Saturday, July 24, 2004

EPISTO ERGO SUM ! : PAK SOEROYO, PAK DARMAWAN, BUKU HARIAN SAYA

Oleh : Bambang Haryanto

Esai Epistoholica No.1/Juli 2004
Home : Epistoholik Indonesia/EI




DIARY OF ANNE FRANK. Buku harian paling terkenal di dunia mungkin milik Anne Frank. Gadis Jerman-Yahudi kelahiran tahun 1929 itu tewas di kam konsentrasi Jerman tahun 1945. Ketika Nazi berkuasa di Jerman di bawah pimpinan mantan seniman gambar poster yang ketika berkuasa menjadi monster diktator, yaitu Adolf Hitler, Anne Frank melarikan diri ke Amsterdam. Dalam persembunyian antara 1942-1943 itu ia menumpahkan ketakutan dan juga harapan dalam sebuah buku harian. Ia menjadi simbol perjuangan dan keberanian bangsa Yahudi dan kemanusiaan ketika diterbitkan tahun 1947.

PENJAGA ARTIS BOMB SEX. Tetapi buku harian tidak selalu dapat nama harum. Adalah politisi konservatif Inggris Enoch Powell (1912-1998) dalam wawancara di koran Sunday Times (6/11/1977) secara sinis bilang, menulis buku harian itu seperti menelan kembali muntahannya sendiri. Hoek, hoek, hoek.

Sokurlah, almarhumah bintang film bomb sex sepuh, Mae West (1892-1980), punya nasehat cerah tentang buku harian. Katanya, tulis dan simpan buku harianmu karena ia suatu hari akan menjagamu. Pendapat mengenai buku harian lainnya dapat dikutip dari Oscar Wilde (1854-1900), dramawan dan penyair Inggris-Irlandia, bahwa dirinya tak pernah melakukan perjalanan tanpa ditemani buku hariannya. Katanya, seseorang harus ditemani sesuatu yang sensasional untuk dibaca ketika dalam perjalanan naik kereta api. Bagus juga, daripada beli majalah atau koran.


Bagaimana pendapat Anda ?
Apakah Anda juga memiliki buku harian selama ini ?

PESONA PARAKAL. Saya juga menulis buku harian. Baru-baru ini, dalam upaya me-recall atau membangkitkan kembali peristiwa seputar gagasan komunitas Epistoholik Indonesia, saya mencoba membolak-balik lagi buku harian saya. Buku tahun 1992 dan 1994.

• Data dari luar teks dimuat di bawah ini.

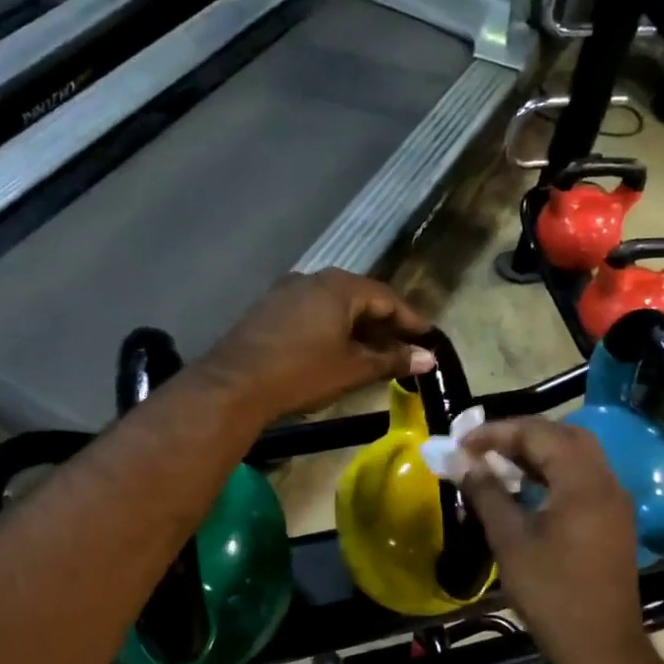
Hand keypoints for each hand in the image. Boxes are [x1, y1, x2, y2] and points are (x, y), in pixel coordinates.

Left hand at [200, 270, 433, 421]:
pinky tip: (336, 350)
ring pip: (334, 304)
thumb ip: (392, 360)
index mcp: (340, 287)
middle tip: (403, 347)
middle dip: (384, 323)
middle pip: (360, 297)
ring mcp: (287, 291)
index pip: (387, 298)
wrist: (235, 384)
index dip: (410, 320)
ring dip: (357, 326)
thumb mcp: (353, 369)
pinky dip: (332, 327)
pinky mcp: (269, 308)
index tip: (427, 339)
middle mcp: (314, 279)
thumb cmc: (302, 373)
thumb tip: (428, 358)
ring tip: (373, 352)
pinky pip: (312, 311)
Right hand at [458, 418, 659, 663]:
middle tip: (483, 447)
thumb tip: (461, 462)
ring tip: (498, 463)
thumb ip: (486, 494)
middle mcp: (605, 481)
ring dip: (538, 452)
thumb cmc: (552, 594)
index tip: (461, 442)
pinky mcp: (613, 520)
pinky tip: (526, 488)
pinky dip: (553, 472)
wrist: (601, 647)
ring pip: (576, 455)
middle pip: (563, 435)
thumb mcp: (510, 541)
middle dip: (520, 435)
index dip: (496, 432)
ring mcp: (614, 501)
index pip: (538, 433)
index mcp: (582, 482)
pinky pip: (583, 477)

Tercatat bahwa pada hari Jumat, 10 April 1992, saya yang saat itu berdomisili di Jakarta, mengunjungi Perpustakaan American Cultural Centre (ACC) yang terletak di Wisma Metropolitan II, Jl. Jenderal Sudirman, Jakarta. Saya anggota perpustakaan ACC dan secara rutin berkunjung ke perpustakaan ini. Menurut saya, saat itu ACC adalah perpustakaan terbaik di Jakarta. Majalah-majalah manca negaranya banyak, selalu mutakhir. Buku-buku barunya selalu bikin senewen, sebab mana yang lebih dulu untuk dibaca ?

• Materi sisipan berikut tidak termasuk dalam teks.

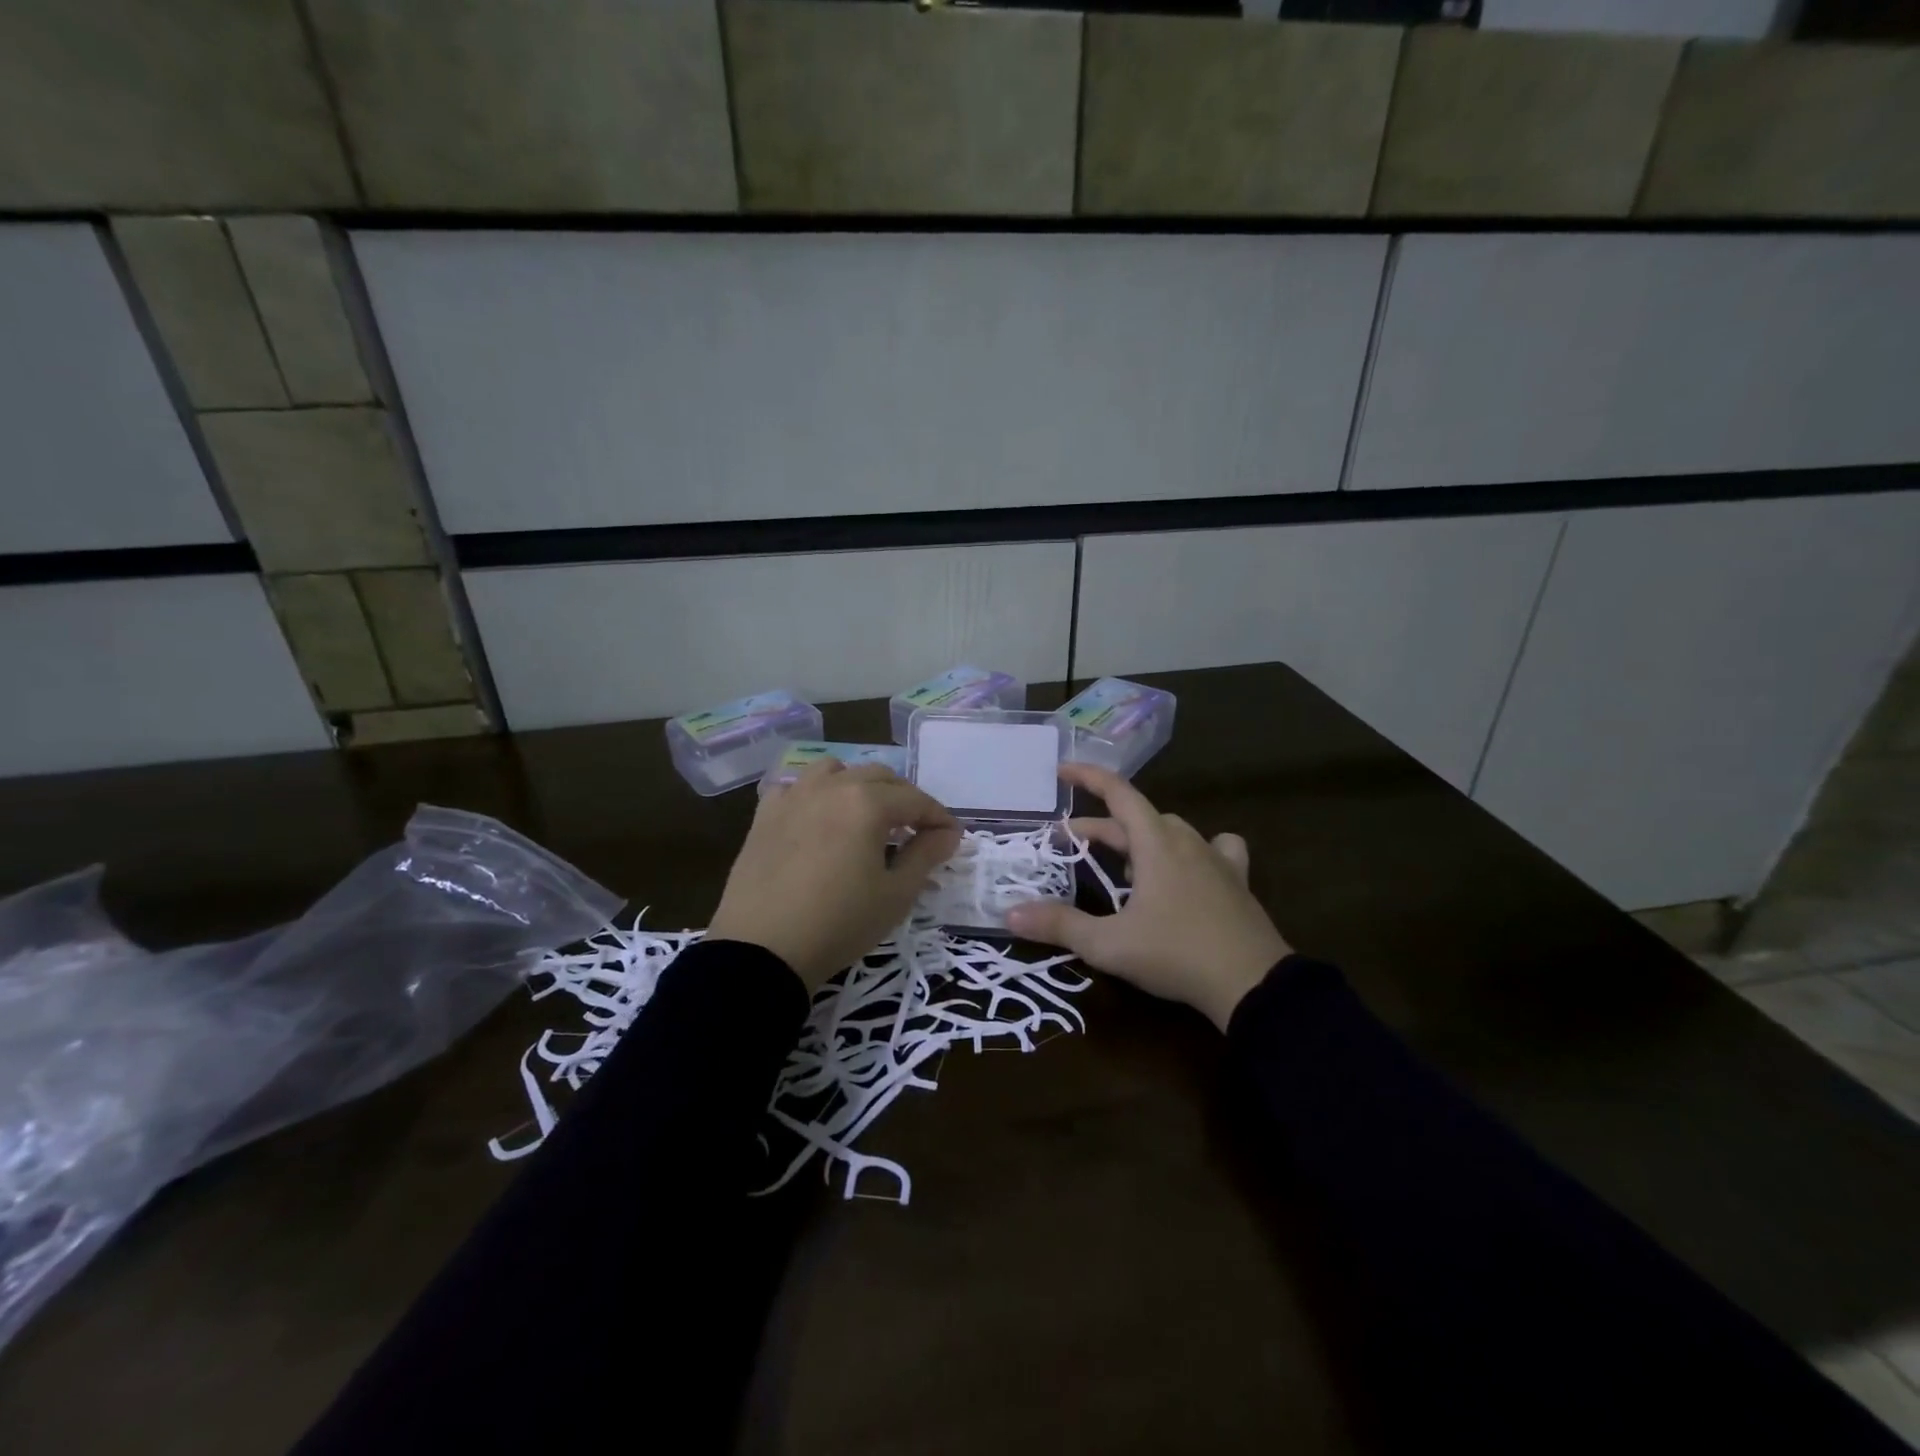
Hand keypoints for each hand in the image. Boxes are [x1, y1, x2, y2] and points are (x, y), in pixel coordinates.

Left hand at [708, 759, 960, 989]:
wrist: (762, 950)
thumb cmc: (840, 923)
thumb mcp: (895, 895)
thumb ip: (926, 856)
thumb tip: (948, 834)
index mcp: (867, 803)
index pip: (916, 800)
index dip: (939, 817)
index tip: (952, 837)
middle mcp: (831, 787)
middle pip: (879, 777)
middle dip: (904, 799)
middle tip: (915, 830)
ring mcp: (794, 796)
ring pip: (835, 771)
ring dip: (858, 785)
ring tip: (865, 816)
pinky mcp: (765, 815)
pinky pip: (796, 788)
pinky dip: (815, 795)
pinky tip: (818, 820)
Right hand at [1005, 764, 1290, 1031]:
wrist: (1253, 985)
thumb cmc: (1176, 954)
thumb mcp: (1108, 944)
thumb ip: (1059, 925)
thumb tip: (1009, 913)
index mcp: (1156, 843)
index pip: (1118, 793)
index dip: (1087, 777)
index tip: (1061, 771)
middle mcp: (1187, 841)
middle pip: (1139, 818)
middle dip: (1103, 827)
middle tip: (1072, 845)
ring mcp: (1217, 860)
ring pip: (1173, 831)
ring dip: (1142, 837)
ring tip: (1125, 862)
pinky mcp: (1237, 882)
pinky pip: (1215, 850)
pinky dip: (1195, 850)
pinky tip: (1192, 868)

Saat itu ketika membaca-baca aneka majalah, saya tertarik pada paparan majalah TIME (6/4/1992) mengenai sosok tokoh penulis surat pembaca asal India, Anthony Parakal. Eureka ! Sebagai penulis surat pembaca sejak tahun 1970-an, kisah Anthony Parakal itu bagi saya langsung menjadi setrum ribuan volt, sebuah booster moral bagi diri saya bahwa menulis surat pembaca itu cool dan berharga !

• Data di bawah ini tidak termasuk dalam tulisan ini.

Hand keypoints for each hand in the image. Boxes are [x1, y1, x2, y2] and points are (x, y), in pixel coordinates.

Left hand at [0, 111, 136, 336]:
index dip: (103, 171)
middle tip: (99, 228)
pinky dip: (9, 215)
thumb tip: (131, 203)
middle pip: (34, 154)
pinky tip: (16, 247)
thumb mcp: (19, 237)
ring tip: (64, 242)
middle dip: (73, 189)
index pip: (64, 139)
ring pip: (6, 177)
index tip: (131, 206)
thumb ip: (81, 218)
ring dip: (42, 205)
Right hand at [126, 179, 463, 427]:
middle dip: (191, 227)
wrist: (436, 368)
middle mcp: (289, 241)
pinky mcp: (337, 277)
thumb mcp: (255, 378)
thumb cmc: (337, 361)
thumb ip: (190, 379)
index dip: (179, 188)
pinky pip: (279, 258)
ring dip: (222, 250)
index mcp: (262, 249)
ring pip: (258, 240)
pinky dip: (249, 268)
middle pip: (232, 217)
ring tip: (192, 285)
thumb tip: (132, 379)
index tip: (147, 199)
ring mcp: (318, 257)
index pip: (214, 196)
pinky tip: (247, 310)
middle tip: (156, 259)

Artikel menarik itu lalu saya fotokopi. Sayang sekali, fotokopi itu saat ini tak lagi saya punyai. Tetapi yang pasti, peristiwa ini telah saya catat dalam buku harian saya. Sejarah kecil dan cikal bakal gagasan tentang Epistoholik Indonesia/EI
itu pun mulai bergulir. Dapatkah tanggal 10 April 1992 ini dianggap sebagai kelahiran embrio Epistoholik Indonesia, komunitas jaringan para penulis surat pembaca se-Indonesia ?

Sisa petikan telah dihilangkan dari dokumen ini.